Es increíble lo que produce la ausencia. Uno necesita llenarla con algo sustancial. Algo que tenga un peso mucho
mayor que aquello que falta. Se trata de hacerle contrapeso al dolor. Equilibrar la vida para que no te salte la
térmica. Por eso, esa enorme sensación que todos persisten en llamar amor tiene esas cosas; puede dar paso a su
contracara más desquiciada y obsesiva.
Me acuerdo como era todo cuando no estaba con la mochila llena de cascotes afilados, siempre listos para el
patriarca de la casa. De niño, cuando llegaba del colegio al mediodía almorzaba rápido, luego me tiraba de panza en
la alfombra del living y miraba durante horas la televisión para poder ver qué daban a la noche y luego contarle a
papá para que pueda elegir lo que más le gustaba. Yo me había memorizado toda la programación de todos los
canales de aire y me acercaba a él con una emoción ansiosa, impaciente, desbordante y lo veía tomando su
cervecita, estaba tranquilo, relajado, mamá a su lado. Entonces presentía que era el momento esperado y lo tenía
enfrente. Entonces me veía y decía con un visible hastío:
-No, ahora no… después. – Ese momento nunca llegaba. Después se convirtió en la palabra que designaba un futuro
inalcanzable. Uno puede esperar durante años que lleguen situaciones imposibles por promesas irresponsables
como esas.
Después, odio los después.
Ahora y siempre.

Yo no bajé la música. Lo desafiaba. Lo toreaba, sin embargo él nunca pasó de levantarme la voz. Esa seguridad me
daba confianza para tirar la soga de su paciencia. Volvió. Empujó la puerta para que sonara contra la pared, se acercó
al equipo y apretó el botón que decía power. Pero yo estaba en esa edad endiablada llamada adolescencia y no iba a
aceptar que nadie me ponga límites. Otra vez Play y a girar el volumen al tope. Me tiré en la cama a esperarlo. No
vino. Cansado de aturdirme y escuchar pura saturación bajé el sonido.

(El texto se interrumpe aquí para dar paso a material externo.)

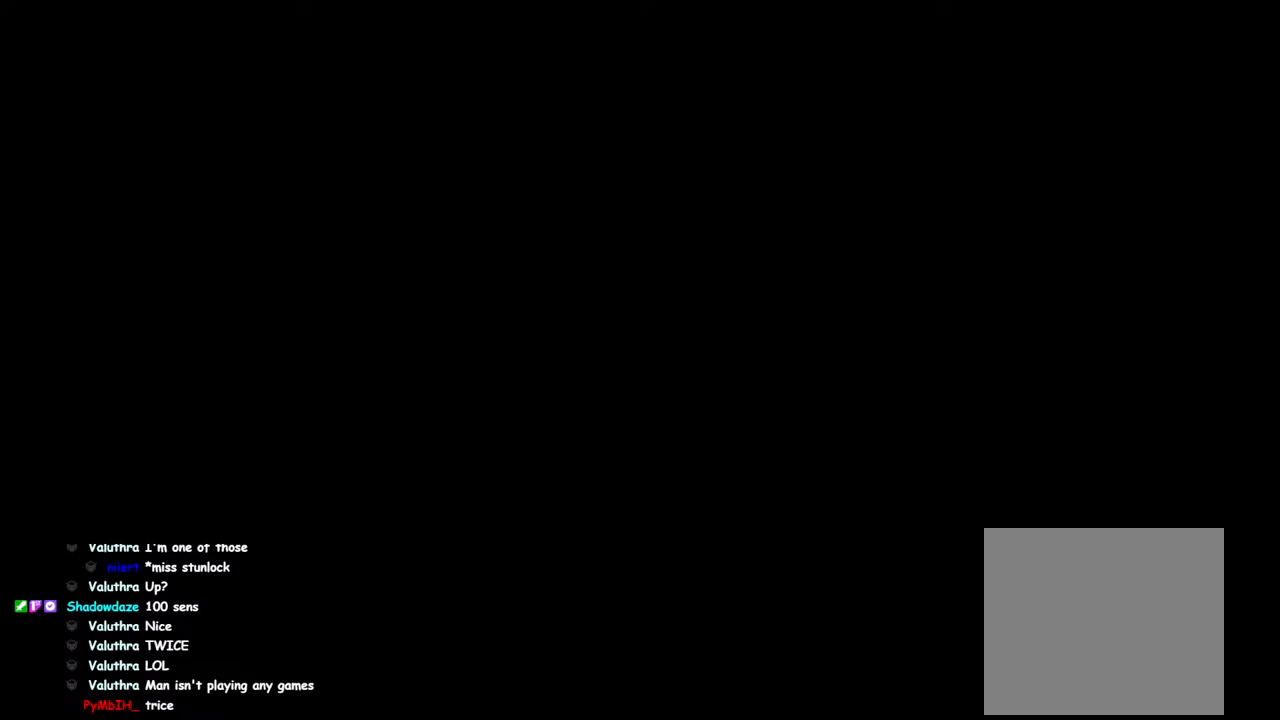
{"buttons": [], "left_stick": "center", "right_stick": "center", "events": []}
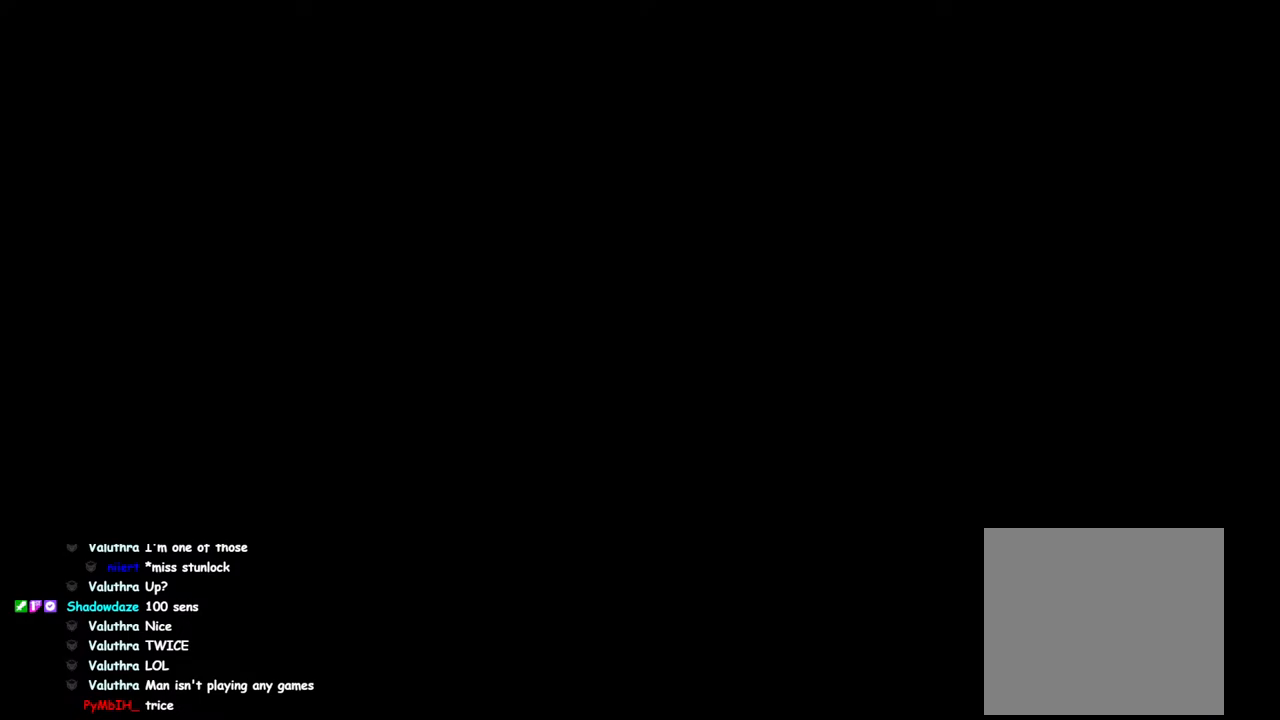
{"buttons": [], "left_stick": "center", "right_stick": "center", "events": []}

Fui a la cocina a tomar un poco de agua y estaba sentado, solo, mirando por la ventana. Se lo veía desgastado.
Murmuró algo. No le hice caso. Lo dijo más fuerte mientras me iba:
-Esa música de maricones.-Dijo con toda la seriedad de lo insustancial. Yo no tenía el ánimo para ningún comentario
y volví.
-¿Y vos? Esa porquería que escuchás es más aburrida que ir a la escuela, no sé ni cómo se llama.-Contesté con muy
pocas luces.
-Tango, se llama tango, te lo dije mil veces. Pero qué vas a saber vos de música, ni siquiera sabés lo que te están
diciendo… si por ahí te cantan “el que escucha esto se la come doblada” y ni te das cuenta.
-Qué decís, que decís, si ni siquiera sabes hablar bien castellano. Qué hablás.
-Te lo dije mil veces: no me faltes el respeto y no me levantes la vos.-Se paró. Era un poquito más bajo que yo. Nos
sostuvimos la mirada. Era un duelo de western sin armas y absolutamente desigual. ¿Por qué estaba tan cargado de
violencia si nunca nadie me había dado un mísero sopapo?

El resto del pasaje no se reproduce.